There are hints to show that Samyuktha is no pushover — when she turns up in a black outfit after Naveen Chandra tells her that it wouldn’t suit her, and when she tells a colleague that a bridegroom cannot be ‘a good match’ if he and his family expect her to give up her dreams. And no, she doesn’t agree to a man’s proposal of ‘a simple life, a simple wife’ — in other words, a life with no scope for her entrepreneurial dreams.
When she takes the first step towards her business, the director creates ‘mass’ moments. She has an idea, which is snubbed by the proprietor of a coffee chain, Kailash Shiva Kumar (Jagapathi Babu). In return, she remarks that fate will decide whether she will reach his level of success or surge past him. For all that smart talk, she hasn’t even done a Google check on him. She doesn’t know what he looks like when they first meet!
Nevertheless, the business tug of war has a few fun moments to show that Samyuktha is a smart cookie. It could have definitely been a smarter battle of wits.
Miss India (the name of her chai brand) is well intentioned to show a woman fulfilling her dreams but it would have benefited from better writing than lame lines such as “Coffee is not my cup of tea”.
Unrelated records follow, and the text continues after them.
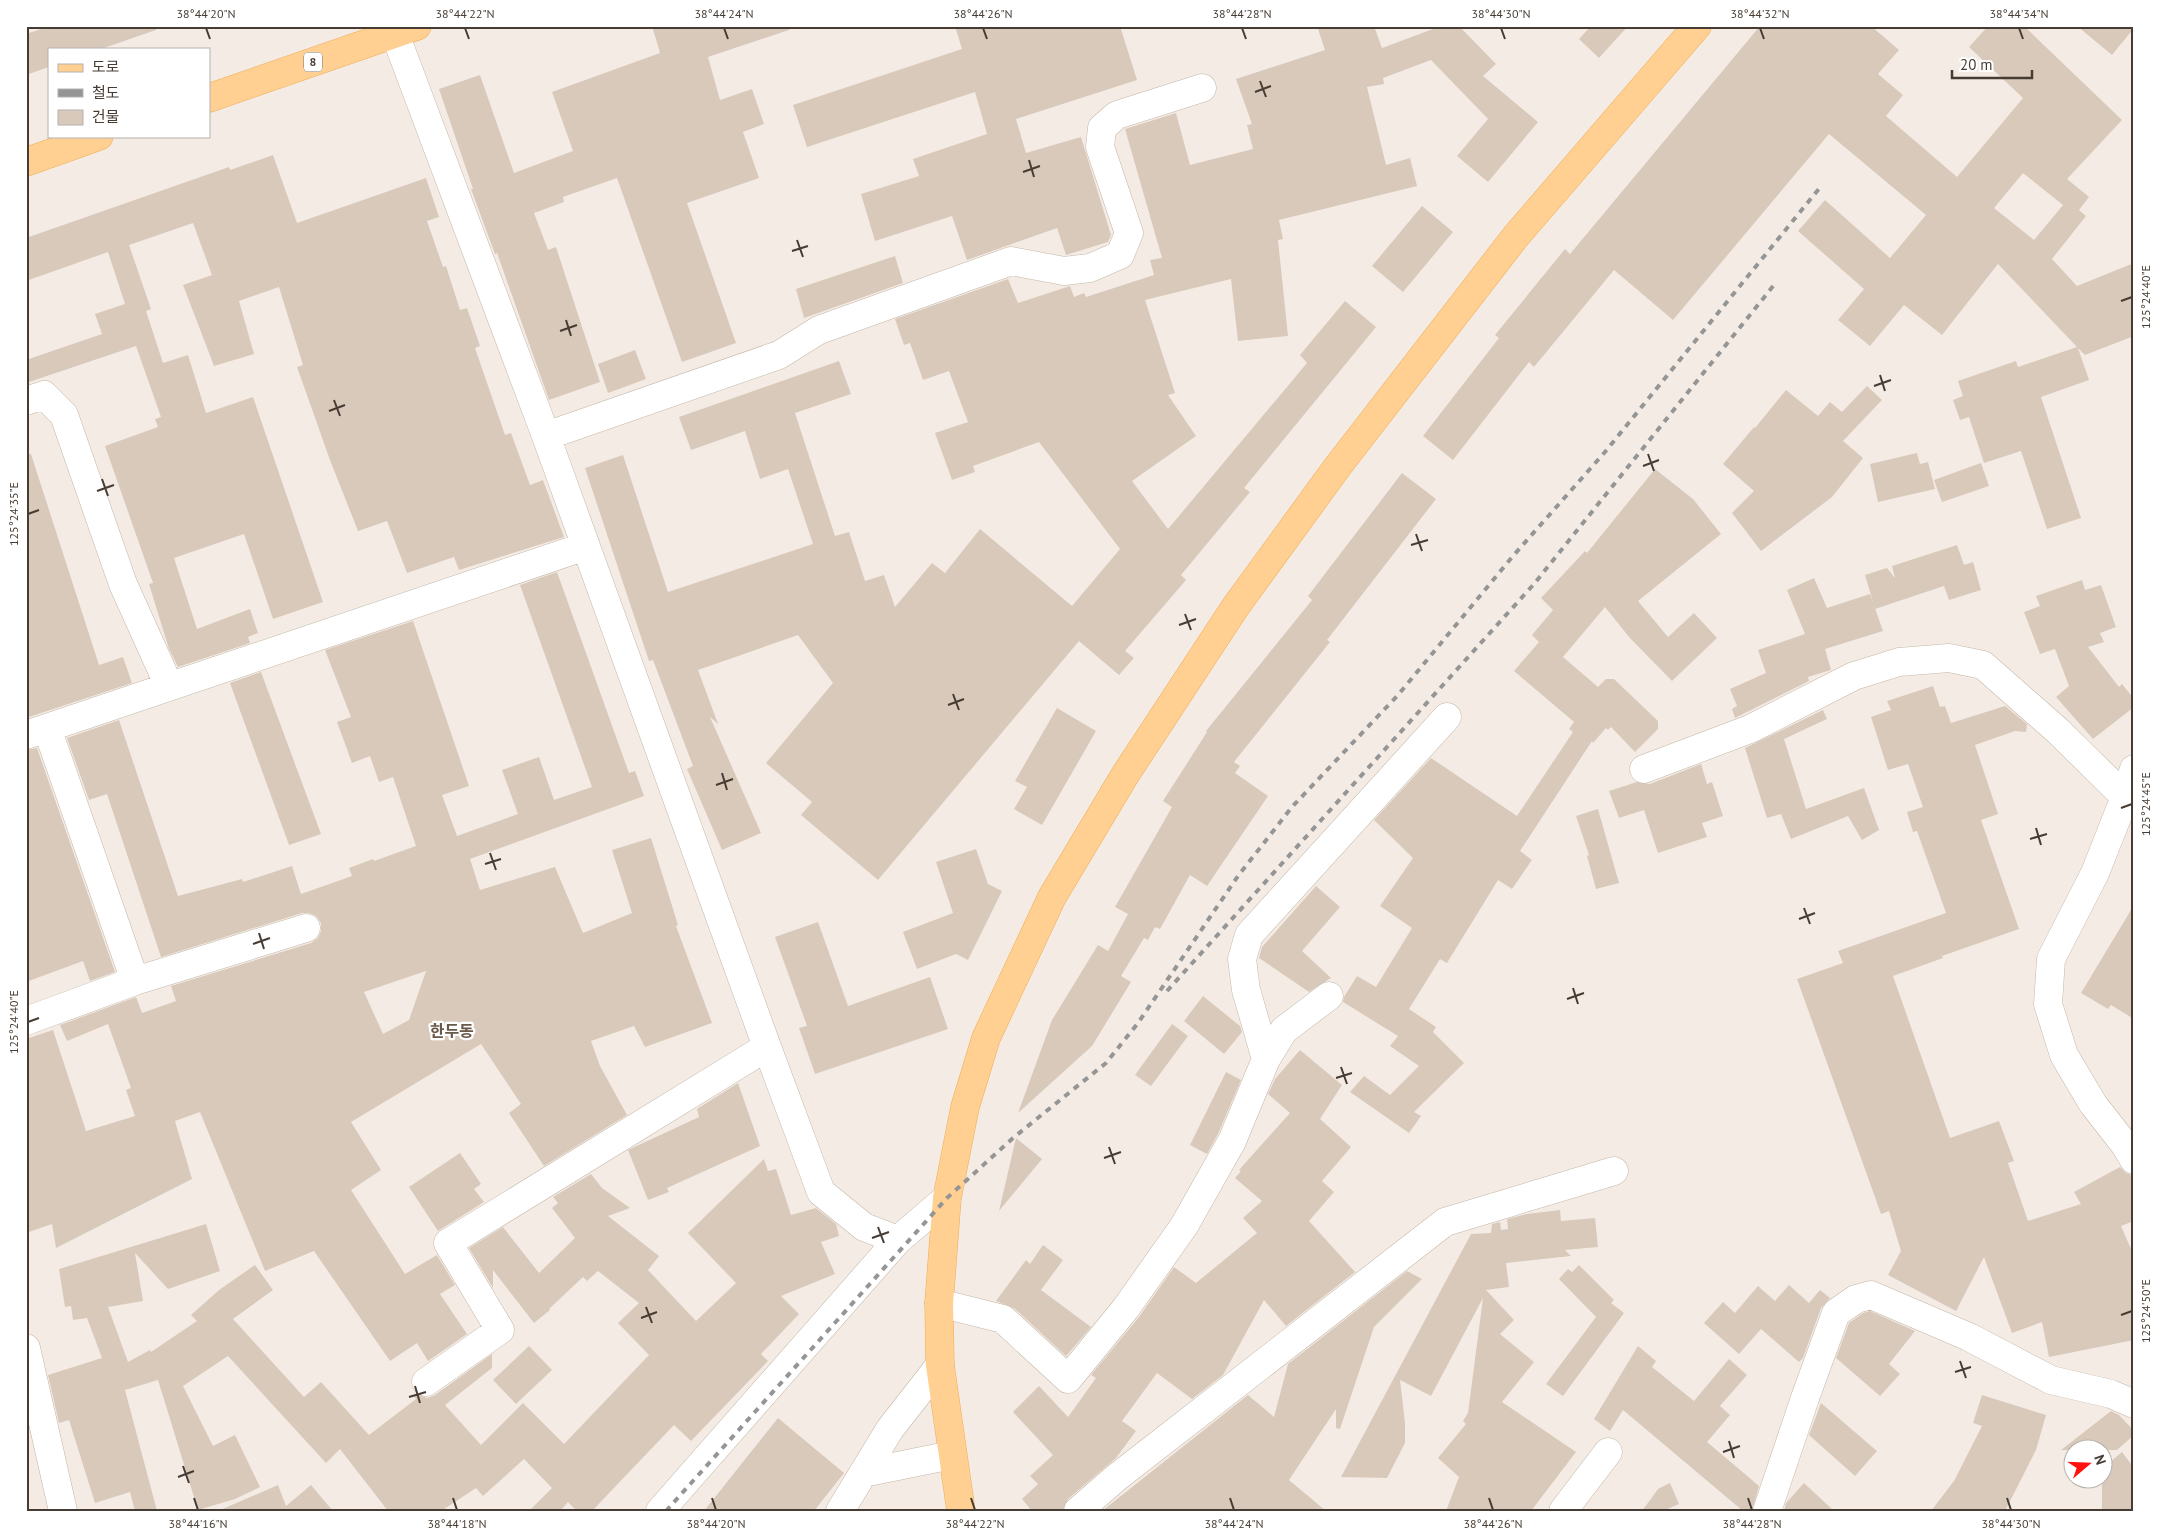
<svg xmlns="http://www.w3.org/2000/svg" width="2160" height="1537" font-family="'PT Sans','Noto Sans KR',sans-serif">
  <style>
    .building { fill: #d9c9bb; fill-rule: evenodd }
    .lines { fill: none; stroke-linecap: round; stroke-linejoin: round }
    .minor-casing { stroke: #c3b6a8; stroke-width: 29 }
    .major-casing { stroke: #eeac57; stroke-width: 29 }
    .minor { stroke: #fff; stroke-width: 28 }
    .major { stroke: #ffd091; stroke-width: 28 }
    .rail { stroke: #959595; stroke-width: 4; stroke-dasharray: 6 6; stroke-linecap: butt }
    .ticks { fill: none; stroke: #463c33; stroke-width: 2 }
    .labels { text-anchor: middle; stroke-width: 4.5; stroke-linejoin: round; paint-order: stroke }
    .shield { fill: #fff; stroke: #7e7670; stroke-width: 1 }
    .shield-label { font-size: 12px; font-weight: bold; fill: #463c33 }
    .quarter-label { font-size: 16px; font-weight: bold; fill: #6a5849; stroke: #fff }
    .neatline { fill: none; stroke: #463c33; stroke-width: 2 }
    .ticks-label { font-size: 12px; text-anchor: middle; fill: #463c33 }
  </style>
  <rect width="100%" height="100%" fill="#f4ece4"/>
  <path class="building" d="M50,26H156V30L101,49H49V67L26,75V34Z
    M652,26H789V30L708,57L720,100L752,89L764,124L743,132L759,178L687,203L736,343L682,362L617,178L563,197L564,202L534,213L548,250L556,247L600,382L549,400L497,253L495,254L471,189H473L439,89L480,75L514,173L573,151L552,92L660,53Z
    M955,26H1120L1137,80L1016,119L1026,153L1081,137L1111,235L1108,242L1066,255L1057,228L967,260L952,216L875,241L861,194L919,176L913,159L987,134L975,92L807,147L793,105L962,49Z
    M1317,26H1374L1382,48L1441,26H1459L1496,64L1483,76L1538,122L1488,182L1457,156L1488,119L1431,60L1383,78L1384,84L1367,87L1386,165L1410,158L1417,186L1279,220L1283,239L1278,240L1288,336L1238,341L1231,279L1145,300L1175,393L1168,395L1196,436L1132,481L1168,529L1307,363L1300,355L1345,301L1376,327L1244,488L1250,492L1181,575L1186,580L1125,651L1134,658L1119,675L1079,641L878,880L801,815L812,802L766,763L833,683L798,635L698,670L718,724L710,717L761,833L722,850L687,769L693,766L653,660L649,661L585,468L623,455L668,592L813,544L788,469L760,479L745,431L691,450L679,417L839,361L851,394L795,413L835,536L849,532L865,581L884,575L895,607L932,563L945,573L980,529L1072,606L1120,549L1039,442L973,466L975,472L952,480L935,433L968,422L949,371L923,380L910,343L904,345L895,319L1008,279L1018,303L1070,286L1074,297L1084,293L1086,297L1154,275L1150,260L1162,258L1125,129L1176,113L1190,165L1253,149L1247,125L1252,124L1236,79L1325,50Z
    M1591,26H1628L1599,58L1579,39Z
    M1760,26H1871L1899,50L1878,74L1903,95L1886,116L1957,177L2023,98L1969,47L1988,26H2024L2122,120L2067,179L2089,197L2079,210L2086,216L2052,259L2077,286L2134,263V336L2085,355L2078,348L2089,380L2041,397L2081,518L2047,529L2021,451L1984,463L1969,417L1960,420L1953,400L1963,396L1958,381L2016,361L2018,367L2077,347L1998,264L1942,335L1904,305L1870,346L1838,320L1864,289L1798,231L1825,200L1890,258L1926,215L1829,134L1673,320L1614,270L1534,367L1529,362L1453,460L1423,436L1499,338L1495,335L1565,249L1570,254ZM2023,173L2063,205L2034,240L1994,208Z
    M2077,26H2134V28L2112,55Z
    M273,155L297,223L426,178L439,217L427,221L443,267L446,266L460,310L467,308L480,346L475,348L505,435L511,433L530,485L543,480L564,537L459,570L454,557L407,573L387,521L358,531L330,460L297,367L303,365L279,287L239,301L254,354L214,366L183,285L212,275L193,223L129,245L151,309L146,311L163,363L188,355L206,413L253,397L323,602L273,619L244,534L174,558L197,629L250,609L258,633L248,637L250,643L178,667L169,649L149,584L153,583L105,446L158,427L155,419L161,417L136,346L26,383V360L102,334L95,314L125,304L108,252L26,281V238L229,167L230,170Z
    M1422,206L1453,232L1403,292L1372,266Z
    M895,256L903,283L804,318L796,289Z
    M635,350L646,379L608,393L598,364Z
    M1867,386L1882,400L1843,441L1863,458L1832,497L1761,551L1732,513L1754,491L1723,464L1754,427L1755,428L1786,390L1818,416L1830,402L1842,412Z
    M1917,453L1920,464L1928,462L1935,489L1878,502L1870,464Z
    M26,454H31L99,665L123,657L132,683L26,718Z
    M1981,463L1989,486L1942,502L1934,480Z
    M1655,469L1693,499L1721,534L1638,601L1668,637L1694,613L1717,638L1672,681L1629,637L1605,607L1563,657L1598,687L1606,679H1614L1658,721V729L1635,752L1611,727L1608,730L1606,728L1593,743L1592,741L1520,851L1532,860L1512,889L1498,880L1447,963L1440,959L1409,1009L1436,1027L1433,1032L1464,1063L1414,1112L1421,1116L1409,1133L1350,1092L1364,1076L1390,1095L1419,1066L1390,1046L1398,1036L1343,1002L1344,997L1357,976L1376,987L1412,928L1380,906L1413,858L1374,820L1431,758L1517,816L1573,732L1569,729L1574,722L1514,671L1539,642L1532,635L1553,610L1541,598L1585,551L1587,553Z
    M1402,473L1436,499L1327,640L1330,642L1234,762L1240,766L1235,773L1268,796L1207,886L1190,875L1160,929L1155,927L1148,940L1144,938L1121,976L1131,982L1092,1046L1018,1113L1052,1020L1098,945L1108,951L1128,914L1115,907L1172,807L1163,801L1207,732L1206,731L1312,600L1308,596Z
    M1957,545L1964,565L1973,562L1981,590L1949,600L1944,586L1875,609L1865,575L1887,568L1895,578L1892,566Z
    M557,572L629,773L635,771L644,796L470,859L480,890L555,867L583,933L632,913L612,850L651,838L678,925L676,926L712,1023L645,1047L634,1026L591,1041L600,1066L627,1115L544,1166L509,1113L521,1104L481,1044L351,1122L381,1170L351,1190L405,1274L437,1255L455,1285L440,1294L467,1334L428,1361L417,1343L390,1361L314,1251L265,1271L200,1112L175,1121L192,1179L56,1248L52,1224L26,1233V1039L53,1030L86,1131L135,1116L126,1090L131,1088L108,1024L67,1041L60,1025L136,997L142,1013L176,1001L171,986L311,943L318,938L321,931V923L316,916L309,913H302L161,957L107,794L89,800L67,738L119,720L178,896L242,879L243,882L292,866L301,894L352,876L349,868L373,859L374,861L416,846L393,777L379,782L370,756L352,763L337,722L351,717L325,650L413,621L469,786L442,795L457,836L518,814L502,770L539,757L554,800L592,787L520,585ZM426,971L409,1020L383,1034L364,992Z
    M1814,578L1827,608L1870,594L1883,631L1825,649L1831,670L1808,677L1809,681L1735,718L1732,709L1737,706L1730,689L1766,673L1758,650L1805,634L1787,590Z
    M2082,580L2085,590L2101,585L2116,627L2100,633L2104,642L2088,647L2119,687L2122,684L2134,699V707L2093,739L2056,697L2069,686L2055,649L2040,654L2024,612L2040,606L2036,596Z
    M261,672L321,834L289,845L230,683Z
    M1933,686L1940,707L1945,706L1951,723L2005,706L2027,724L2026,732L2015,731L1975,745L1998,814L1981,820L2019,929L1942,956L1943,958L1893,976L1950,1138L1999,1121L2014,1161L2008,1163L2028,1221L2081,1204L2074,1192L2120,1167L2126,1173L2134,1176V1221L2121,1226L2134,1256V1340L2049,1357L2042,1322L2012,1333L1984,1257L1956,1311L1888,1275L1901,1251L1889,1211L1881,1214L1797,979L1843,963L1838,951L1946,913L1917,831L1913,832L1907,812L1923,807L1908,764L1888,770L1871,717L1891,710L1887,701Z
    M1057,708L1096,731L1042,825L1014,809L1027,787L1015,781Z
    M1823,710L1827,719L1784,739L1806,809L1864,788L1879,830L1862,840L1848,816L1791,839L1781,814L1767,818L1745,748Z
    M37,748L115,972L90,981L83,961L26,982V750Z
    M1701,764L1707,784L1712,782L1723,816L1702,823L1707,837L1658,853L1644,810L1619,818L1609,791L1637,782L1650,784Z
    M1598,809L1619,883L1596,889L1587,856L1589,855L1576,816Z
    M976,849L988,884L1002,891L968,960L956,954L917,969L903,932L953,913L936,862Z
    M1316,886L1340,907L1302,951L1331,978L1309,992L1259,958L1262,947Z
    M2134,905V1019L2111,1005L2108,1009L2081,993Z
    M818,922L848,1006L930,977L948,1029L815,1074L799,1028L807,1026L775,937Z
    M1203,996L1240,1026L1242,1032L1224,1054L1184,1021Z
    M1172,1024L1188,1036L1151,1086L1135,1075Z
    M1300,1050L1342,1085L1320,1119L1351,1147L1322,1181L1334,1192L1309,1221L1355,1272L1286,1326L1264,1300L1223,1375L1192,1399L1157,1373L1122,1421L1136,1431L1116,1458L1068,1499L1063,1511H1032L1022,1499L1038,1484L1030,1476L1053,1455L1013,1412L1039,1386L1068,1417L1096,1378L1091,1375L1139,1317L1174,1267L1196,1283L1257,1233L1243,1218L1262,1201L1235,1178L1241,1171L1239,1170L1290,1113L1268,1094L1275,1079Z
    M1226,1072L1241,1080L1218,1134L1207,1154L1190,1145Z
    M738,1083L760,1146L667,1188L669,1192L648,1200L628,1150L699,1117L697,1109Z
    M1016,1138L1042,1159L999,1211Z
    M460,1153L481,1184L474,1189L484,1202L438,1231L409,1187Z
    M764,1159L768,1171L776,1169L791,1215L816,1208L836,1224L839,1236L821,1242L835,1274L781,1296L799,1314L761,1354L768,1361L691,1441L674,1425L592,1511H577L568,1502L560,1511H529L552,1488L524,1459L483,1496L476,1488L441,1511H388L340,1449L326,1463L228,1356L183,1386L213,1446L235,1435L260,1487L235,1499L198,1510L158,1380L125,1390L157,1511H135L130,1492L95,1503L69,1420L59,1423L48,1375L102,1358L87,1318L73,1320L71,1306L65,1307L59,1269L206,1224L220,1271L168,1289L135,1253L143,1301L108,1307L128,1362L150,1350L151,1352L197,1321L191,1315L219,1290L255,1265L273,1290L233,1319L304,1397L321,1382L369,1435L416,1399L414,1396L417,1394L427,1398L435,1395L492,1354V1368L445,1405L481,1445L523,1403L564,1444L649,1355L618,1323L639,1303L598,1271L587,1281L583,1277L549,1309L550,1310L534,1323L493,1270V1288L469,1248L503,1227L539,1273L575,1238L552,1208L558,1203L553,1197L591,1174L602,1188L630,1208L608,1216L659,1256L648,1270L696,1321L736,1283L688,1233Z
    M1560,1210L1561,1221L1595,1218L1598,1247L1565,1250L1571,1256L1506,1263L1509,1287L1486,1290L1514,1320L1500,1334L1534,1362L1502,1402L1576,1452L1531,1511H1446L1459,1477L1438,1458L1466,1424L1463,1421L1468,1413L1483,1298L1431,1396L1400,1380L1405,1423V1443L1387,1478L1341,1477L1471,1234L1491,1233L1492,1224L1500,1222L1501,1230L1508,1229L1507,1219L1527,1214Z
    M1043,1245L1063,1260L1041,1290L1091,1327L1066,1356L1014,1308L996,1301L1026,1260L1030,1264Z
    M1579,1265L1614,1300L1611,1303L1624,1313L1563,1396L1546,1384L1596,1317L1559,1279L1568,1269L1572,1272Z
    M1407,1271L1422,1279L1374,1327L1340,1429L1336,1428V1409L1289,1480L1326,1511H1102L1248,1395L1274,1417L1288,1364Z
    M1789,1285L1809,1303L1820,1290L1830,1298L1821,1308L1803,1358L1799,1362L1761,1329L1739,1354L1704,1323L1723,1302L1735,1313L1758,1286L1775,1301Z
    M1870,1311L1915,1331L1889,1364L1900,1374L1880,1396L1836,1358L1849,1323L1863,1313Z
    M529,1346L552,1370L516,1404L493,1380Z
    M1638,1346L1656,1361L1652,1367L1694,1401L1729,1359L1747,1375L1720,1406L1730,1415L1707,1442L1759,1486L1752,1511H1743L1623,1410L1610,1431L1594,1419Z
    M1982,1395L2046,1415L2036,1450L2005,1511H1931L1954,1481L1982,1426L1973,1423Z
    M1821,1403L1877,1451L1855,1476L1809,1435Z
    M2111,1411L2119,1415L2134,1431V1435L2117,1450H2061Z
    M778,1418L844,1473L814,1511H704Z
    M2122,1452L2134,1468V1511H2102V1469Z
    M1670,1483L1679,1504L1663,1511H1642L1658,1489Z
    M1804,1483L1834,1511H1784L1786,1503Z
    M278,1485L286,1506L311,1485L333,1511H218Z"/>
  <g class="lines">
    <defs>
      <path id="minor" d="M395,34L546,436L767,1047L821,1192L864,1227L898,1240
        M26,401L44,395L64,415L123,584L169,686
        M546,436L779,355L819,330L1011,261L1064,271L1090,268L1120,255L1129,233L1100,147L1102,128L1117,115L1202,88
        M26,735L586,546
        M1644,769L1750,729L1854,676L1899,662L1949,658L1983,665L2058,731L2125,797
        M2134,769L2125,797L2095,873L2051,959L2048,1004L2064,1055L2093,1104L2125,1145L2134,1160
        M135,981L306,928
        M26,1021L135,981L47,728
        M1266,1059L1246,990L1242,959L1249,935L1447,717
        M939,1303L1003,1319L1068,1379L1126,1308L1184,1226L1232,1141L1266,1059L1284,1030L1329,996
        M26,1348L63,1511
        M426,1382L500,1330L448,1243L767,1047
        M863,1473L952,1455
        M660,1511L898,1240L947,1198
        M840,1511L890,1429L940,1365
        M1078,1511L1117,1477L1445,1222L1614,1171
        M1563,1511L1608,1452
        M1767,1511L1805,1398L1836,1313L1856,1299L1871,1295L1969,1337L2051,1380L2111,1394L2134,1404"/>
      <path id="major" d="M209,98L417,26
        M26,162L99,136
        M961,1511L940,1365L939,1303L947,1198L965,1107L986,1038L1052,897L1125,775L1236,606L1338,466L1516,236L1697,26"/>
    </defs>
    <use href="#minor" class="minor-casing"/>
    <use href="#major" class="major-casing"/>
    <use href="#minor" class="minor"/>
    <use href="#major" class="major"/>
    <path class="rail" d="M1167,991L1534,584L1774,285
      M666,1511L947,1198L1013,1138L1106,1063L1138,1023L1238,876L1292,807L1398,695L1513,556L1605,452L1822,185"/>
  </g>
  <path class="ticks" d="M206,28L210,39M465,28L469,39M724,28L728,39M983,28L987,39M1242,28L1246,39M1501,28L1505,39M1760,28L1764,39M2019,28L2023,39M1260,81L1266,97M1255,92L1271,86M1029,160L1034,177M1023,172L1040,166M797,240L803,257M792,251L808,246M2121,301L2132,297M566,320L571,336M560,331L577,325M1880,375L1885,391M1874,386L1891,380M334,400L340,416M329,411L345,405M1648,454L1654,471M1643,466L1659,460M102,479L108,496M97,491L114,485M28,514L39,510M1416,534L1422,551M1411,545L1428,540M1185,614L1191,630M1179,625L1196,619M953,694L959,710M948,705L964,699M722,773L727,790M716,785L733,779M2121,808L2132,804M2036,828L2041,845M2030,839L2047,834M490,853L496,870M485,864L501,859M1804,908L1810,924M1799,919L1815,913M259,933L264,949M253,944L270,938M1573,988L1578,1004M1567,999L1584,993M28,1022L39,1018M1341,1067L1347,1084M1336,1078L1352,1073M1109,1147L1115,1164M1104,1158L1121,1152M878,1227L884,1243M872,1238L889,1232M646,1307L652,1323M2121,1315L2132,1311M641,1318L657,1312M1960,1361L1966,1378M1955,1372L1971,1367M415,1386L420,1403M409,1397L426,1392M1729,1441L1734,1458M1723,1452L1740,1446M183,1466L189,1483M178,1477L194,1471M194,1498L198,1510M453,1498L457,1510M712,1498L716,1510M971,1498L975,1510M1230,1498L1234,1510M1489,1498L1493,1510M1748,1498L1752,1510M2007,1498L2011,1510"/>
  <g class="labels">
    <rect class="shield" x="304" y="52.5" width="18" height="19" rx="4"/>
    <g class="shield-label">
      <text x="313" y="66">8</text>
    </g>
    <g class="quarter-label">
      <text x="452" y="1037">한두동</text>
    </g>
  </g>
  <rect width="2160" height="1537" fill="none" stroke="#ffffff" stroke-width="55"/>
  <rect x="48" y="48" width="162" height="90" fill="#ffffff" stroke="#b5b1ad"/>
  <rect x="58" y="64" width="25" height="8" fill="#ffd091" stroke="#b5b1ad"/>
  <text x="92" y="72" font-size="15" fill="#463c33">도로</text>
  <rect x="58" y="89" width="25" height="8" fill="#959595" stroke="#b5b1ad"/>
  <text x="92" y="98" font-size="15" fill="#463c33">철도</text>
  <rect x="58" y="110" width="25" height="15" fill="#d9c9bb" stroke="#b5b1ad"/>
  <text x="92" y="122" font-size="15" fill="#463c33">건물</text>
  <g transform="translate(2088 1464) rotate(71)"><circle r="24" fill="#ffffff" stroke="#b5b1ad"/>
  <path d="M0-4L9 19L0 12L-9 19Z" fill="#ff120f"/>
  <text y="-8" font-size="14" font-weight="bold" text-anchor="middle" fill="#463c33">N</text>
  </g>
  <path d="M1952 70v8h80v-8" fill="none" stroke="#463c33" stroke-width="2.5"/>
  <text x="1960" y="70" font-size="15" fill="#463c33" stroke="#ffffff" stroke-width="4" paint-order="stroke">20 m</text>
  <rect x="28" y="28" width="2104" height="1482" class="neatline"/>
  <g class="ticks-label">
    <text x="206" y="18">38°44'20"N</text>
    <text x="465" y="18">38°44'22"N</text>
    <text x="724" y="18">38°44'24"N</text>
    <text x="983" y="18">38°44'26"N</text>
    <text x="1242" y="18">38°44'28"N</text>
    <text x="1501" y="18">38°44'30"N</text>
    <text x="1760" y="18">38°44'32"N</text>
    <text x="2019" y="18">38°44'34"N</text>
    <text transform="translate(2146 297) rotate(-90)" y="4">125°24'40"E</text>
    <text transform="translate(14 514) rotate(-90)" y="4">125°24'35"E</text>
    <text transform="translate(2146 804) rotate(-90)" y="4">125°24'45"E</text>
    <text transform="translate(14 1022) rotate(-90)" y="4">125°24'40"E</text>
    <text transform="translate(2146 1311) rotate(-90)" y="4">125°24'50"E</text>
    <text x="198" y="1528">38°44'16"N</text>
    <text x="457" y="1528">38°44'18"N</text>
    <text x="716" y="1528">38°44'20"N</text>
    <text x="975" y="1528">38°44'22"N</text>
    <text x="1234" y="1528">38°44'24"N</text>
    <text x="1493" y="1528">38°44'26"N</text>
    <text x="1752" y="1528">38°44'28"N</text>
    <text x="2011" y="1528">38°44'30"N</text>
  </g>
</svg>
Also, chai isn’t alien to the US. Many Indian restaurants serve it and there’s the Chai Tea Latte of Starbucks. Just saying.
This chai-coffee tale feels underbrewed, despite the efforts of Keerthy Suresh and Jagapathi Babu. Rajendra Prasad and VK Naresh manage to make a mark within the limited scope their characters are given. Sumanth Shailendra fits the bill of a venture capitalist
Miss India seems to sell only chai; there’s no glimpse of short eats to go with the cuppa. It feels incomplete, just like the film.